-- START EXTRACTED MATERIAL --

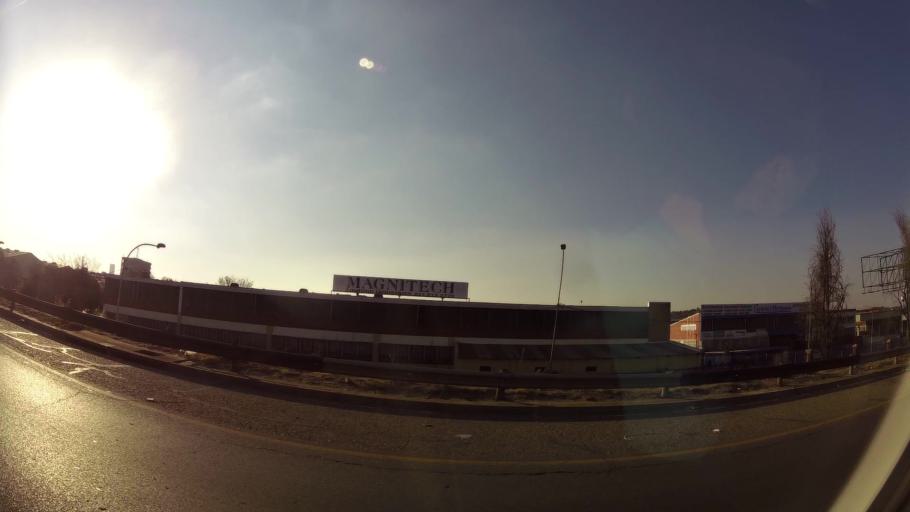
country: ZA
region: Gauteng
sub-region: City of Johannesburg Metropolitan Municipality
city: Johannesburg
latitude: -26.2127
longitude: 28.0807
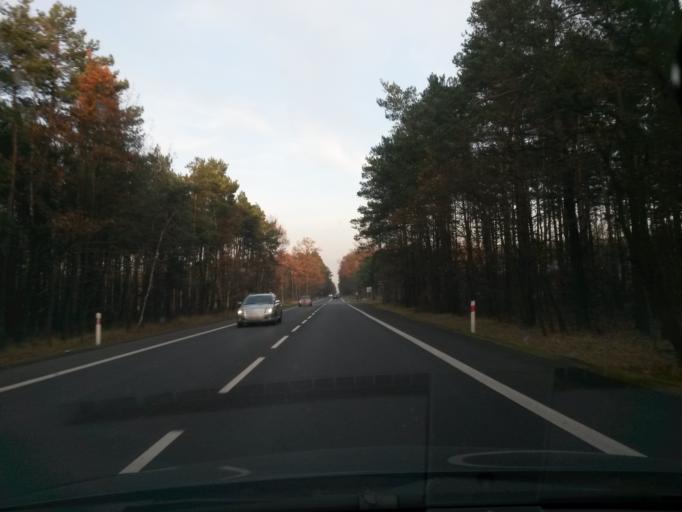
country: PL
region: Lodz Voivodeship
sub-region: Powiat wielunski
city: Wierzchlas
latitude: 51.2529
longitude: 18.7181
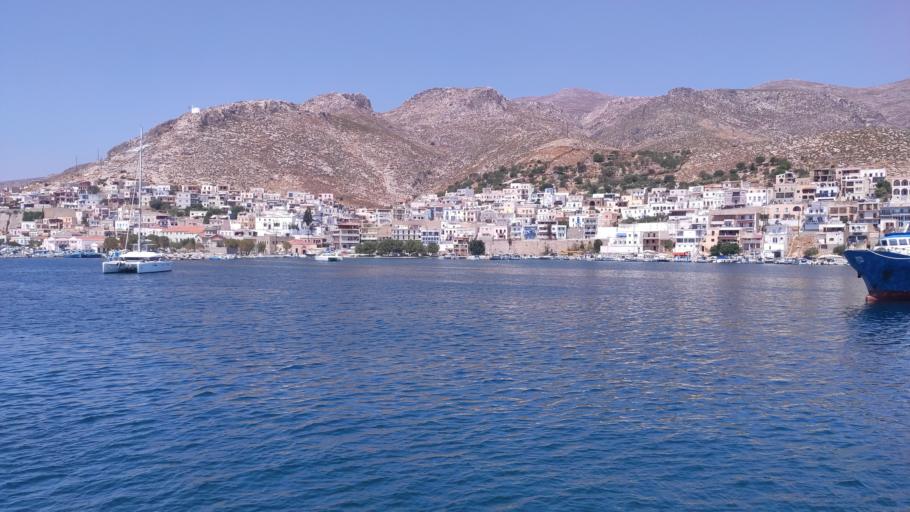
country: GR
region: South Aegean
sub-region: Nomos Dodekanisou
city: Kalymnos
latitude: 36.9487
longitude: 26.9919
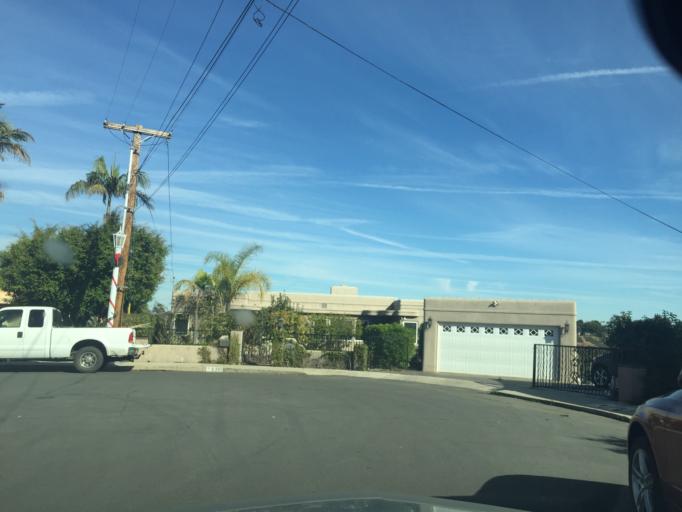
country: US
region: California
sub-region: San Diego County
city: Lemon Grove
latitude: 32.7730
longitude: -117.1000
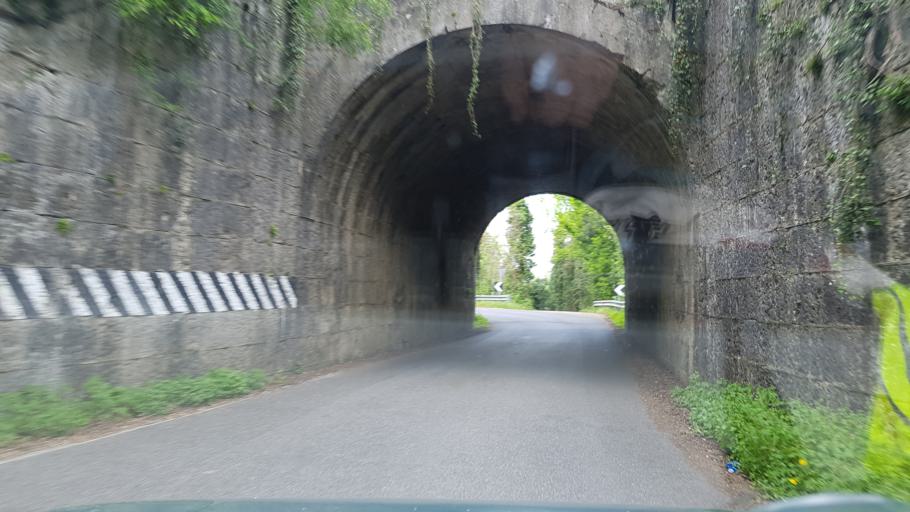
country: IT
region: Friuli Venezia Giulia
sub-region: Provincia di Gorizia
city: Savogna d'Isonzo
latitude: 45.8983
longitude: 13.5668
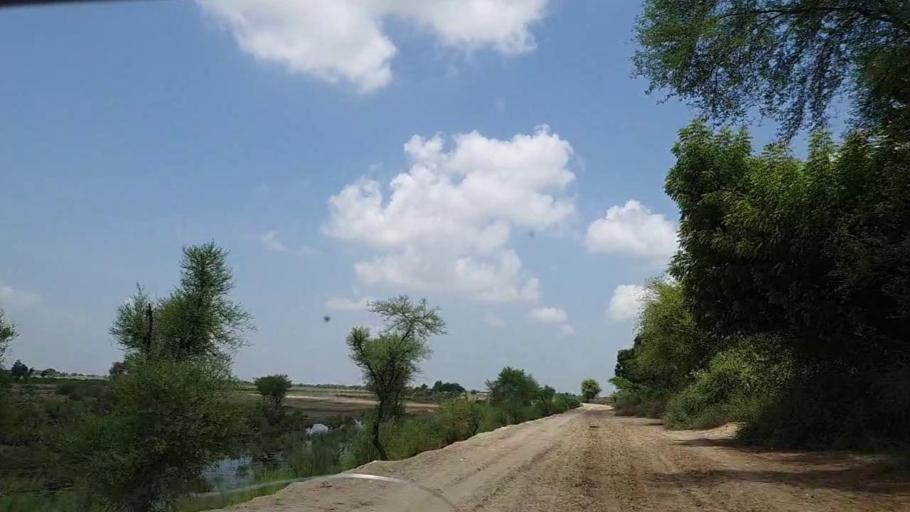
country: PK
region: Sindh
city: Tharu Shah
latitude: 26.9632
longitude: 68.0302
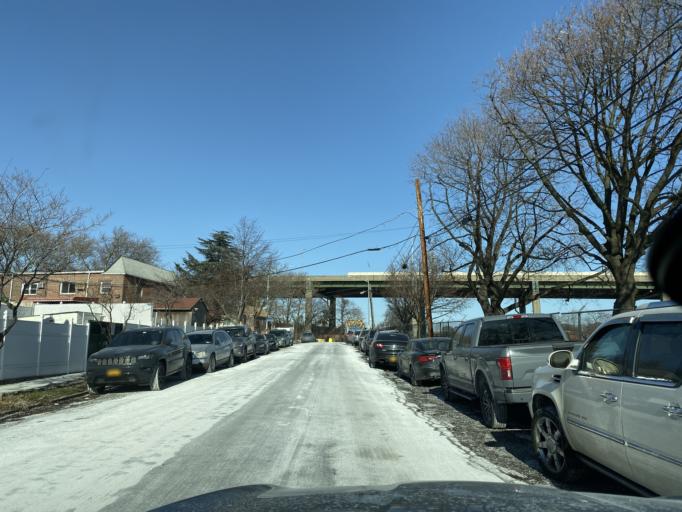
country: US
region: New York
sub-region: Queens County
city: Long Island City
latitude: 40.7300
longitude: -73.9177
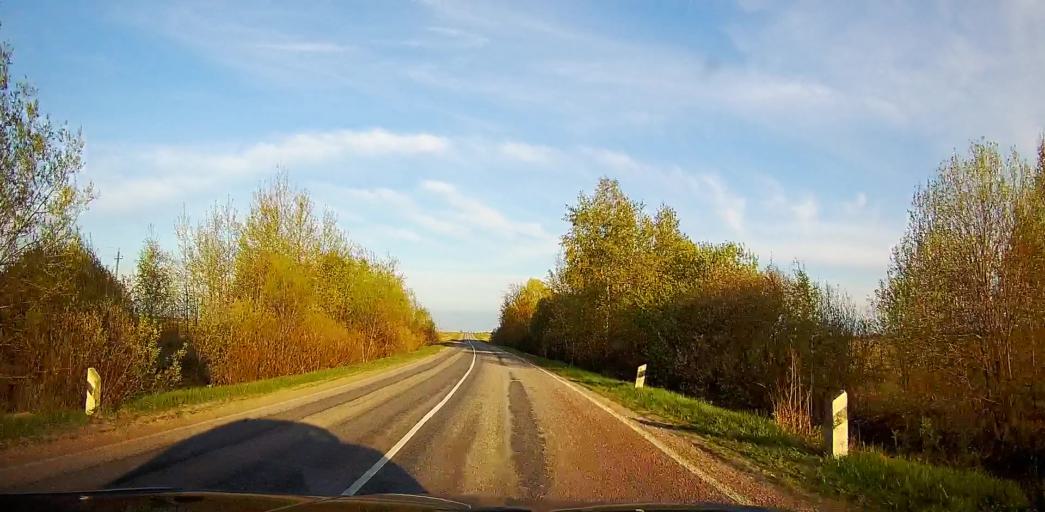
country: RU
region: Moskovskaya
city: Bronnitsy
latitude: 55.2753
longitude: 38.2262
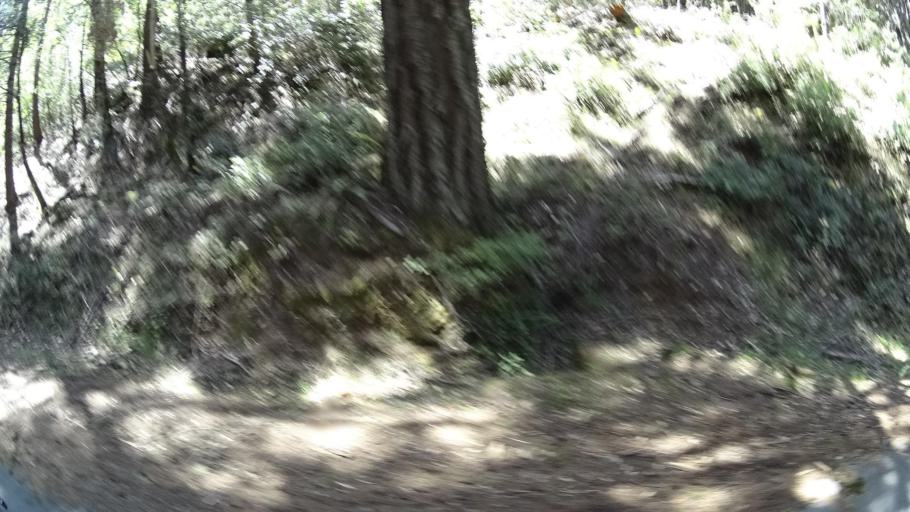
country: US
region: California
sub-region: Humboldt County
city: Rio Dell
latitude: 40.3091
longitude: -124.0626
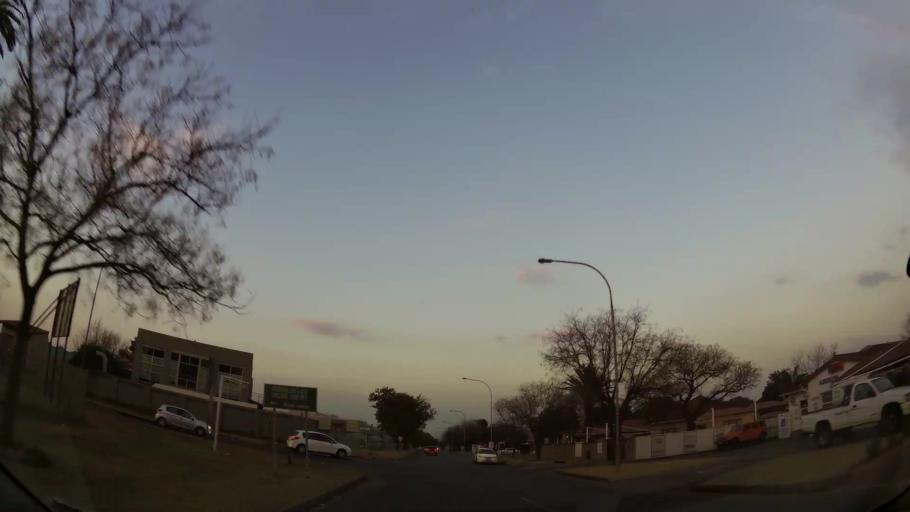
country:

-- END EXTRACTED MATERIAL --

__GIVEN PROBLEM__. Filter the items above, keeping only the lines that contain the word "longitude", matched with case taken into account.

__REPLY TO THE TASK__.
longitude: 28.0807
longitude: 18.7181
longitude: 26.9919
longitude: -117.1000
longitude: 13.5668
longitude: 68.0302
longitude: -73.9177
longitude: 38.2262
longitude: -124.0626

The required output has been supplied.